L'Iran et la Nouvelle-Zélande font match nul 2-2 lors d'un match d'ouverture de la Coupe du monde politiquement chargé, marqué par des manifestations et un accord de paix
L'Iran est revenu à deux reprises au score pour obtenir un match nul 2-2 contre la Nouvelle-Zélande lors de son match d'ouverture de la Coupe du monde 2026 au SoFi Stadium, une rencontre disputée sur fond de manifestations antigouvernementales, d'un nouvel accord de paix américano-iranien et de restrictions strictes de la FIFA sur l'expression politique.
Une équipe sous pression
L'équipe iranienne a atterri à Los Angeles dimanche 14 juin, le jour même où les États-Unis et l'Iran ont annoncé un accord provisoire pour mettre fin à des mois de conflit armé. Les joueurs, basés à Tijuana, au Mexique, après l'annulation des projets de séjour en Arizona, ne sont autorisés à rester que 48 heures sur le sol américain et doivent retourner au Mexique après chaque match. Leur arrivée a été accueillie par un petit groupe de manifestants, tandis que la grande communauté irano-américaine de la ville (estimée à environ 600 000 personnes) est restée divisée entre le soutien à l'équipe nationale et l'opposition au régime de Téhéran.
Nous n'avons pas la même belle expérience dont nous parlons toujours, la paix, la joie. Ce genre de tension mine cette joie.
Le match
La Nouvelle-Zélande, qui disputait sa première Coupe du monde en 16 ans, a pris l'avantage après seulement sept minutes lorsque Elijah Just a conclu une passe de Chris Wood dans la surface. L'Iran a répondu avant la pause : Ramin Rezaeian a réagi le plus vite sur un tir contrée pour égaliser. Wood et Just ont combiné à nouveau au début de la seconde période pour le deuxième but de Just, mais dix minutes plus tard, Mohammad Mohebbi a repris de la tête un centre de Rezaeian pour égaliser à 2-2. L'Iran s'est créé les meilleures occasions en fin de match mais n'a pas réussi à marquer le but de la victoire.
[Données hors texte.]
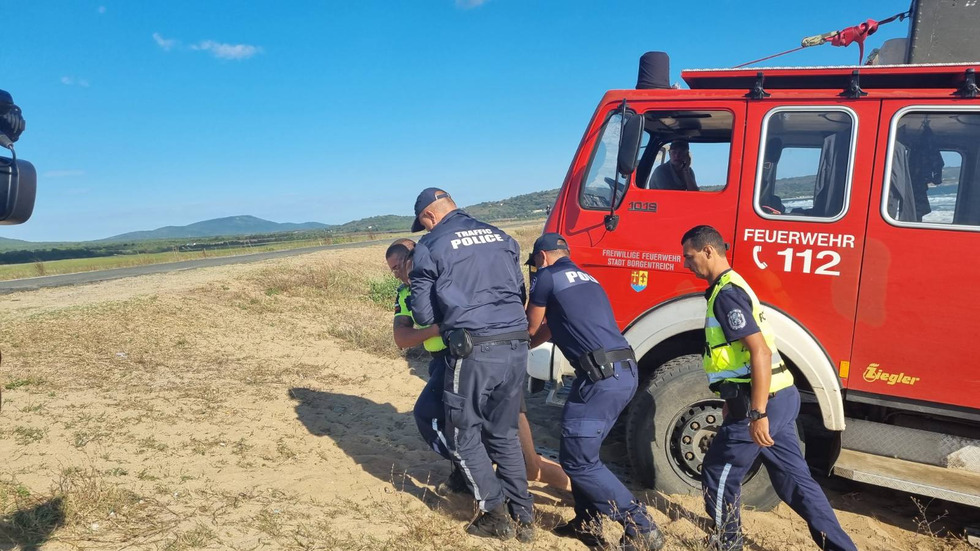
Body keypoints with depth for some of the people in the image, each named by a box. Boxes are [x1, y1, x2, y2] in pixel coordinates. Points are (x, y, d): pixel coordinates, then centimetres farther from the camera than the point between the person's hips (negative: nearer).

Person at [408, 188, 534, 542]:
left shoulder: (429, 247, 0)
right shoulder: (500, 236, 15)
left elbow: (423, 315, 2)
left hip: (475, 350, -6)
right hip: (516, 346, 6)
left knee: (464, 434, 13)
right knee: (504, 433, 19)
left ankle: (496, 514, 16)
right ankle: (523, 517, 22)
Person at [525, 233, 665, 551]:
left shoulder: (547, 277, 0)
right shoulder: (585, 279, 24)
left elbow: (531, 328, 14)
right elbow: (554, 326, 35)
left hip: (602, 377, -9)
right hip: (624, 372, 9)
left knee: (577, 461, -1)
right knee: (581, 449, 20)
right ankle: (588, 524, 28)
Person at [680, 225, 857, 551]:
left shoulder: (726, 293, -16)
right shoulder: (731, 287, 16)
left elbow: (760, 353, -24)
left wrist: (757, 414, -25)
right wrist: (735, 404, 28)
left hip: (761, 402, -10)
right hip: (778, 397, 10)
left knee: (718, 476, 5)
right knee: (794, 479, 14)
- L'équipe d'Iran arrive à Los Angeles ; les États-Unis et l'Iran annoncent un accord de paix
- Coup d'envoi au SoFi Stadium
- Elijah Just marque pour la Nouvelle-Zélande (7e minute)
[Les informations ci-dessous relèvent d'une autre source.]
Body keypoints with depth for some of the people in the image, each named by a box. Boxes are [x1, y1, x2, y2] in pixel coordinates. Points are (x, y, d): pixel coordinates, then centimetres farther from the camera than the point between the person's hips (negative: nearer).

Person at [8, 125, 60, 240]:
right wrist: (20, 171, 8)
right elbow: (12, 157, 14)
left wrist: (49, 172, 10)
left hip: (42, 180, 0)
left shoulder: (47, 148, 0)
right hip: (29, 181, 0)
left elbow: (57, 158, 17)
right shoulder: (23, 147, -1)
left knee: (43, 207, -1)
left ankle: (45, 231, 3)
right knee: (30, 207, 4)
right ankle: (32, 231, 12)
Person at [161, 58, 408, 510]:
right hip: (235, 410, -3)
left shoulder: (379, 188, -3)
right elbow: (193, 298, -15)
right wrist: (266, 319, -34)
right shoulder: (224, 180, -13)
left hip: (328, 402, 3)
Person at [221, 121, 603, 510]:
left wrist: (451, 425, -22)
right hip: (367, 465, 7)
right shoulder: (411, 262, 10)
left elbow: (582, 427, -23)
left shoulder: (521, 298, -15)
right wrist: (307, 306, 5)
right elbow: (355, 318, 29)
- Ramin Rezaeian égalise pour l'Iran (31e minute)
- Elijah Just redonne l'avantage à la Nouvelle-Zélande (47e minute)
- Mohammad Mohebbi égalise pour l'Iran (64e minute)
J'aime ma mère et mon père. Ils prient toujours pour moi dans les moments difficiles, donc ce but est pour eux, et aussi pour mon peuple en Iran.
Manifestations et gestes politiques
À l'extérieur du stade, entre 300 et 500 manifestants ont brandi des drapeaux pré-révolutionnaires au Lion et Soleil et scandé des slogans contre la République islamique. Certains supporters ont sifflé l'hymne iranien et hué les joueurs à leur entrée. À l'intérieur, plusieurs joueurs iraniens ont fait des gestes interprétés comme politiques : Rezaeian a tiré son maillot sur son visage, le qualifiant plus tard de « quelque chose de politique », tandis que Mohebbi a mimé un pistolet, ce qu'il a minimisé comme une simple célébration. Le drapeau pré-révolutionnaire avait été interdit par la FIFA en tant que symbole politique, bien que certains supporters l'aient tout de même porté à travers les contrôles de sécurité.
Ce n'est pas notre équipe nationale, c'est l'équipe de la République islamique.
La FIFA et la plainte de l'entraîneur
Le président de la FIFA, Gianni Infantino, a rendu visite au vestiaire iranien après le match, apparemment pour apaiser les tensions. La conférence de presse d'avant-match n'a vu aucune question sur le football, les journalistes se concentrant sur la situation géopolitique. L'entraîneur iranien, Amir Ghalenoei, a ensuite accusé l'instance dirigeante d'opprimer son équipe, déclarant qu'après le match, on leur a dit : « Vous devez partir immédiatement. » Il a qualifié l'Iran d'« équipe la plus opprimée » du tournoi.
Le groupe G grand ouvert
Ce résultat laisse les quatre équipes du groupe G avec un point, après que la Belgique et l'Égypte aient également fait match nul 1-1. La Nouvelle-Zélande reste sans victoire en phase finale de Coupe du monde masculine. L'Iran retournera au Mexique pour préparer son prochain match, dans les mêmes conditions de visa restrictives.